The mods should have gone down with the last SR.  It seems stupid they would continue to take the risks after SR1 was busted considering Ross knew their IRL identities.  You could call it brave and determined.  I don't trust St Exo and somethnig told me he had a part in SR2.  His affiliation to a vendor offering fake college degrees on SR1 has always worried me.  Additionally his bulk weed business which he stated would be delivered by private couriers rather than RM that never took off.  This St Exo seemed young, immature and a bullshitter.  A bit like Limitless.

However, I then started reading his more recent posts about opsec and he seemed a lot more intelligent and at odds with the above character.  He may have nothing to do with SR2 and I know many people trust and respect him a lot.  We all have our opinions and this just happens to be mine.

His money laundering business then some interview he gave with a reporter in London about this disussing his dad's accountancy background also worried me.  Does this guy really have anything to do with SR 2? I am just curious if other people thought this as I am only going on the aforementioned threads and then seeing him become one of SR's security experts to disappearing when SR2 was starting.  I have nothing against the guy, just confused about what he has written.

I was thinking the same thing.

Either Stexo is stupid for giving that interview, especially if it was the truth.

The Mods from the previous site appear to be young... They could have stayed on because of greed.

Noone should have had to been arrested or on the run from the begginng.

I havent placed a single satoshi on this site because I was hoping if it could make it a whole 6 months then it would be alright...
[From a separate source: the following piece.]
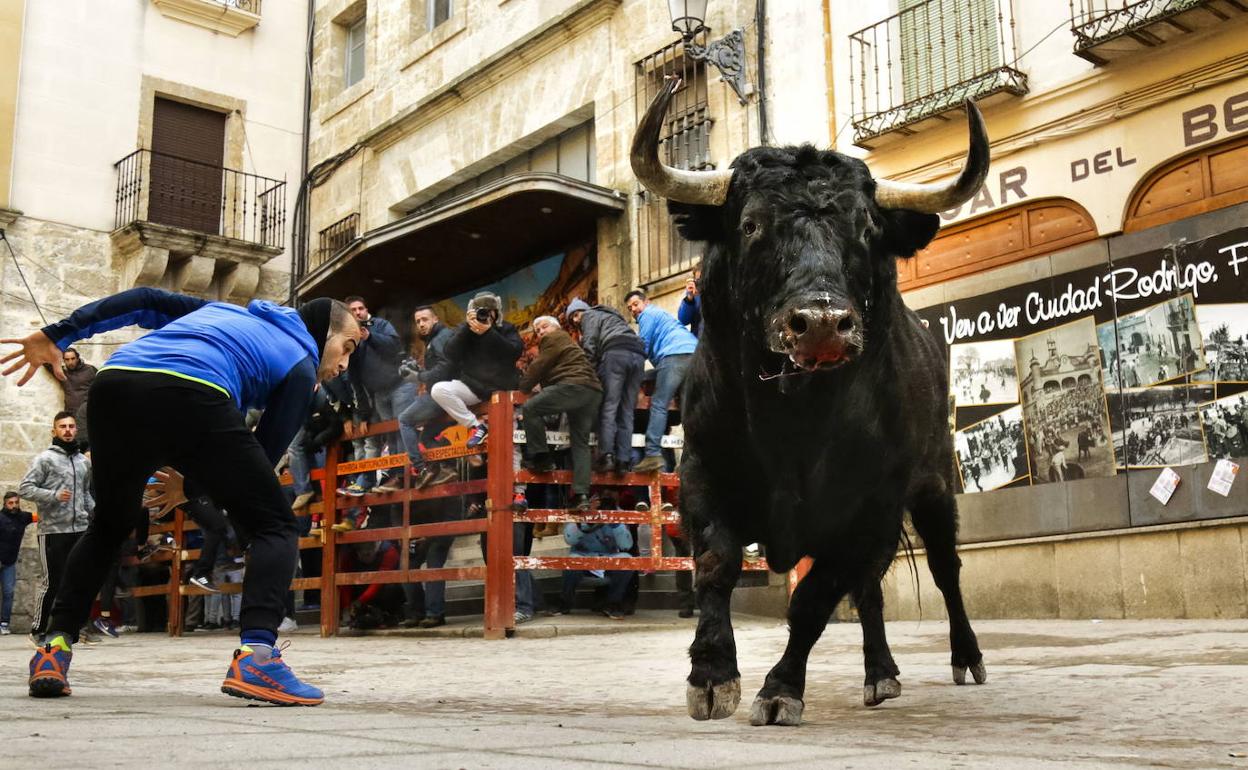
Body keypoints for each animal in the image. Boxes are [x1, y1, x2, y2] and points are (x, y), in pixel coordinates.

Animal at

But by Mods getting arrested and what appears to be DPR on the run, I have lost any faith I had in this being a successful website.

I may be wrong and DPR may not be on the run but simply going over any possible security breaches in regards to the latest arrests... But only time will tell.

[zazu]

There is so much money to be made and this short term profiteering will attract the wrong type of people banking from the Silkroad name.  There are some very good people as well and the fallen mods each brought their own attributes.  There will now be the inevitable scramble to grasp a piece of the pie and divisions of profit.

As a customer I will stick around and place some orders eventually using pgp knowing I will only lose a small amount fo money.  But to vend kilos of mdma to the US from Europe?  I can't see how they would risk so much money in escrow.